Design once, scale everywhere: Scaling brand production with AI

Eloy Lee
Eloy Lee
AI-native brand designer
Design once, scale everywhere: Scaling brand production with AI

Every growing brand faces the same tension.

As products grow, the number of webpages, landing pages, campaign assets, and social media content grows with them.

At first, this is simply part of design work. A new campaign needs a landing page. A new customer story needs social banners. A new product message needs web modules. Each request makes sense on its own.

But over time, the work starts to reveal a deeper problem.

The challenge is not creating a single page or a single banner. The challenge is producing them repeatedly while maintaining speed, quality, and brand consistency.

At Sendbird, we started asking ourselves a different question:

design once and scale everywhere

That question became the starting point for building an AI-powered brand production system.

The bottleneck wasn’t creativity. It was production.

Creating a webpage followed a familiar process.

Marketing submitted a request. Design created the page in Figma. The team reviewed and revised it. Development implemented it. QA followed. Then, finally, the page was published.

Each step was necessary. But together, they created a workflow that was slow, repetitive, and difficult to scale.

A single webpage could take more than five days to complete. Not because the design itself was impossible, but because the production process depended on too many handoffs.

We realized we didn’t need more one-off design work. We needed a better way to produce branded experiences.

existing website production workflow

Before automation, we needed structure.

AI cannot automate inconsistency.

Before using AI to generate anything, we first needed to understand what was already repeatable.

We collected and analyzed the webpages we had created so far. Instead of treating every page as a unique design, we looked for recurring patterns.

  • Hero sections
  • Feature modules
  • Customer logos
  • Forms
  • CTAs
  • Landing page blocks
  • And so on

Then we broke those patterns into reusable modules and components.

From there, we defined the rules behind them: typography, color, spacing, grid, layout hierarchy, and responsive behavior.

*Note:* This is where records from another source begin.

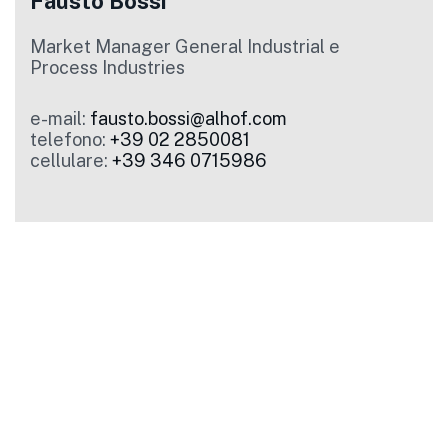
Fausto Bossi
Market Manager General Industrial e
Process Industries
e-mail:
fausto.bossi@alhof.com
telefono:
+39 02 2850081
cellulare:
+39 346 0715986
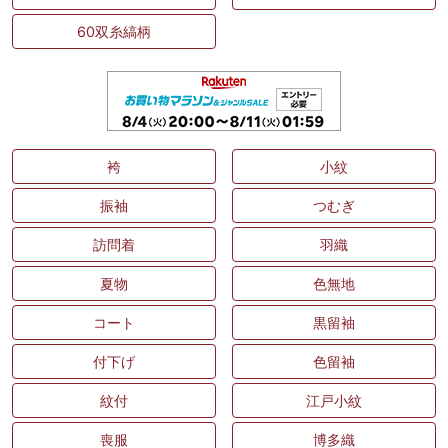
60双糸縞柄
袴
小紋
振袖
つむぎ
訪問着
羽織
夏物
色無地
コート
黒留袖
付下げ
色留袖
紋付
江戸小紋
喪服
博多織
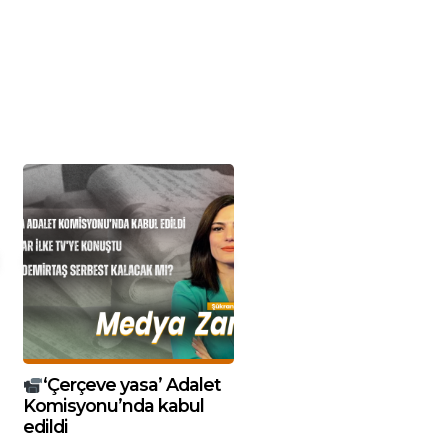
‘Çerçeve yasa’ Adalet
Komisyonu’nda kabul
edildi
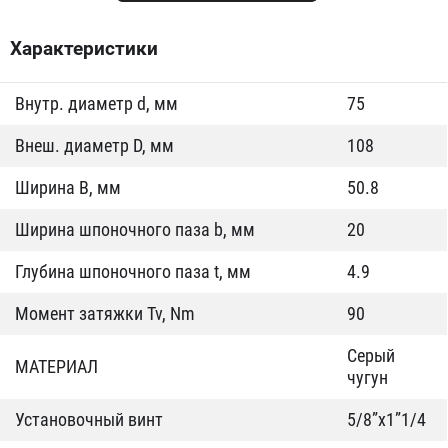
Характеристики
Внутр. диаметр d, мм
75
Внеш. диаметр D, мм
108
Ширина B, мм
50.8
Ширина шпоночного паза b, мм
20
Глубина шпоночного паза t, мм
4.9
Момент затяжки Tv, Nm
90
Серый
МАТЕРИАЛ
чугун
Установочный винт
5/8”x1”1/4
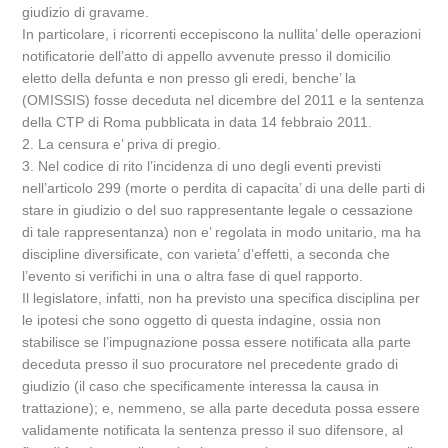
giudizio di gravame.
In particolare, i ricorrenti eccepiscono la nullita’ delle operazioni
notificatorie dell’atto di appello avvenute presso il domicilio
eletto della defunta e non presso gli eredi, benche’ la
(OMISSIS) fosse deceduta nel dicembre del 2011 e la sentenza
della CTP di Roma pubblicata in data 14 febbraio 2011.
2. La censura e’ priva di pregio.
3. Nel codice di rito l’incidenza di uno degli eventi previsti
nell’articolo 299 (morte o perdita di capacita’ di una delle parti di
stare in giudizio o del suo rappresentante legale o cessazione
di tale rappresentanza) non e’ regolata in modo unitario, ma ha
discipline diversificate, con varieta’ d’effetti, a seconda che
l’evento si verifichi in una o altra fase di quel rapporto.
Il legislatore, infatti, non ha previsto una specifica disciplina per
le ipotesi che sono oggetto di questa indagine, ossia non
stabilisce se l’impugnazione possa essere notificata alla parte
deceduta presso il suo procuratore nel precedente grado di
giudizio (il caso che specificamente interessa la causa in
trattazione); e, nemmeno, se alla parte deceduta possa essere
validamente notificata la sentenza presso il suo difensore, al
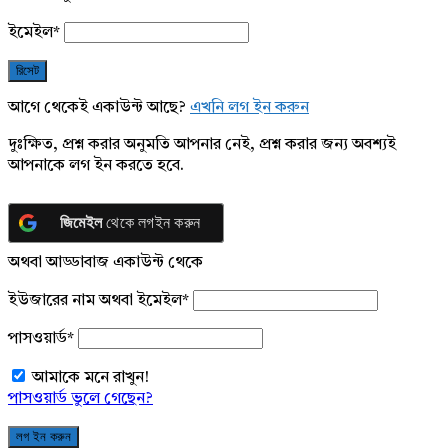
ইমেইল
*
আগে থেকেই একাউন্ট আছে?
এখনি লগ ইন করুন
দুঃক্ষিত, প্রশ্ন করার অনুমতি আপনার নেই, প্রশ্ন করার জন্য অবশ্যই
আপনাকে লগ ইন করতে হবে.
জিমেইল
থেকে লগইন করুন
অথবা আড্ডাবাজ একাউন্ট থেকে
ইউজারের নাম অথবা ইমেইল
*
পাসওয়ার্ড
*
আমাকে মনে রাখুন!
পাসওয়ার্ড ভুলে গেছেন?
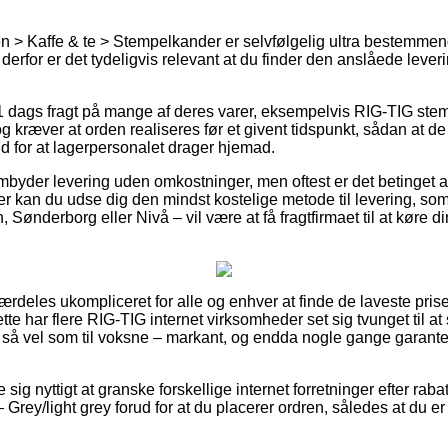
 > Kaffe & te > Stempelkander er selvfølgelig ultra bestemmend
rfor er det tydeligvis relevant at du finder den anslåede lever
 dags fragt på mange af deres varer, eksempelvis RIG-TIG ste
og kræver at orden realiseres før et givent tidspunkt, sådan at de
rud for at lagerpersonalet drager hjemad.
byder levering uden omkostninger, men oftest er det betinget af 
er kan du udse dig den mindst kostelige metode til levering, so
ønderborg eller Nivå – vil være at få fragtfirmaet til at køre din 
særdeles ukompliceret for alle og enhver at finde de laveste prise
ette har flere RIG-TIG internet virksomheder set sig tvunget til
ige så vel som til voksne – markant, og endda nogle gange garant
se sig nyttigt at granske forskellige internet forretninger efter ra
Grey/light grey forud for at du placerer ordren, således at du er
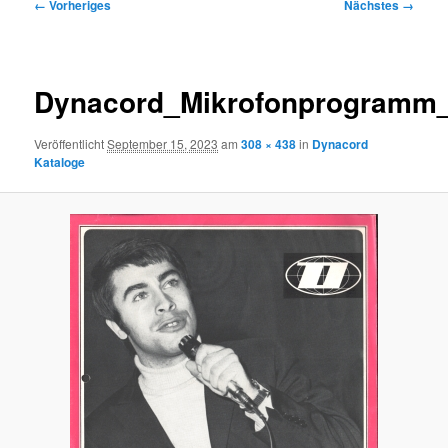
Bilder-
← Vorheriges
Nächstes →
Navigation
Dynacord_Mikrofonprogramm
Veröffentlicht
September 15, 2023
am
308 × 438
in
Dynacord
Kataloge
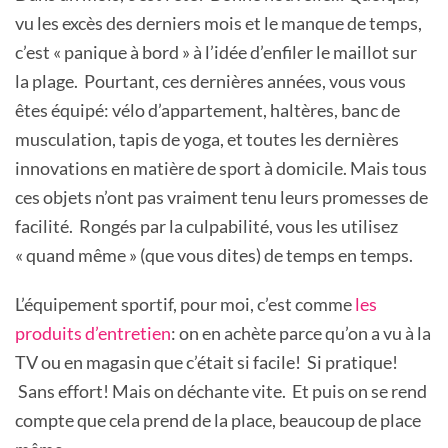
vu les excès des derniers mois et le manque de temps,
c’est « panique à bord » à l’idée d’enfiler le maillot sur
la plage. Pourtant, ces dernières années, vous vous
êtes équipé: vélo d’appartement, haltères, banc de
musculation, tapis de yoga, et toutes les dernières
innovations en matière de sport à domicile. Mais tous
ces objets n’ont pas vraiment tenu leurs promesses de
facilité. Rongés par la culpabilité, vous les utilisez
« quand même » (que vous dites) de temps en temps.
L’équipement sportif, pour moi, c’est comme
les
produits d’entretien
: on en achète parce qu’on a vu à la
TV ou en magasin que c’était si facile! Si pratique!
Sans effort! Mais on déchante vite. Et puis on se rend
compte que cela prend de la place, beaucoup de place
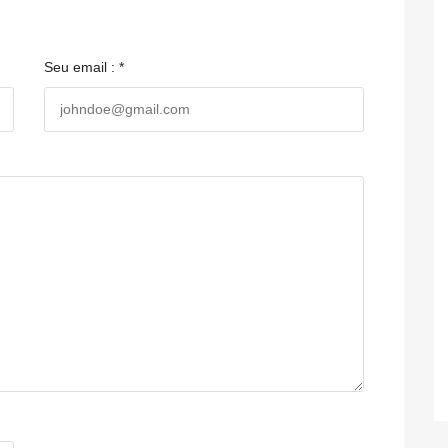
Seu email : *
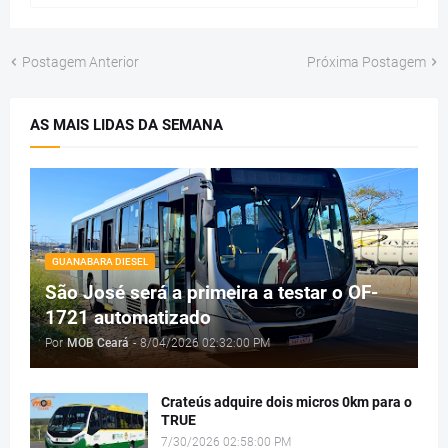
Postagem Anterior
Próxima Postagem
AS MAIS LIDAS DA SEMANA
GUANABARA DIESEL
São José será a primeira a testar o OF-
1721 automatizado
Por
MOB Ceará
-
8/04/2026 02:32:00 PM
Crateús adquire dois micros 0km para o
TRUE
7/30/2026 02:58:00 PM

Automation didn’t begin with AI. It began with turning design into structure.

we turned design into structure

From design rules to executable systems.

A design system inside Figma is useful, but it is still mostly a reference. We wanted the system to become executable.

Using AI coding tools such as Claude Code, Cursor, and Codex, we began translating design rules into reusable code-based modules and components.

This allowed the system to move beyond static documentation. GitHub became part of the workflow, helping us manage versions, maintain consistency, and evolve the system over time.

The design system was no longer just something designers referenced. It became a foundation that could actually produce websites and brand assets.

turning design rules into code

One foundation. Multiple outputs.

The result was the Delight Web Design System.

It brought together the assets and rules we need to produce consistent brand experiences:

  • Customer logos
  • Brand key visuals
  • Typography and color guidelines
  • 1,700+ icons
  • Form components
  • Landing page modules
  • A social banner builder
  • And more

Instead of managing each asset separately, we created one foundation that could support multiple outputs.

A website page and a social media banner may look like different deliverables. But from a system perspective, they can share the same brand logic.

That was the key shift.

We stopped thinking about design assets one by one, and started thinking about how the brand could be produced as a system.

delight.ai Web Design System

Scaling social banner production.

Social media banners were one of the clearest examples of this shift.

Previously, creating multiple banner variations could take a full day. A designer had to create the layout, apply the right brand assets, adjust visual hierarchy, export each size, and make revisions.

With the banner builder, a full set of six LinkedIn banners can now be generated in around 30 seconds.

More importantly, the output still follows the same brand rules.

This is not about replacing designers

It is about removing repetitive production work, so designers can focus on systems, quality, and direction.

output of six banner variations in 30 seconds

Redesigning the website workflow.

The same idea applies to website creation.

Instead of starting every page from a blank Figma file, marketers can begin with reusable page modules built on top of the design system.

Designers no longer need to manually recreate every similar layout. Instead, they can review, refine, and improve the system itself.

This changes the role of each team.

Marketing can move faster. Design can focus on quality and governance. Development receives more consistent structures. The overall production cycle becomes shorter.

What previously took more than five days can now be completed in about one day.

overall production cycle becomes shorter

What we learned.

This project started as an attempt to improve production speed.

But the bigger lesson was about the role of design systems.

A design system is not only a library of visual rules. It can become a production layer for the entire brand.

AI made this possible, but AI was not the starting point.

The starting point was deciding what should stay consistent, what should become reusable, and where human judgment still matters.

For us, the future of design is not about creating more assets faster.
It is about building systems that allow good design to scale.

That is what Design Once, Scale Everywhere means.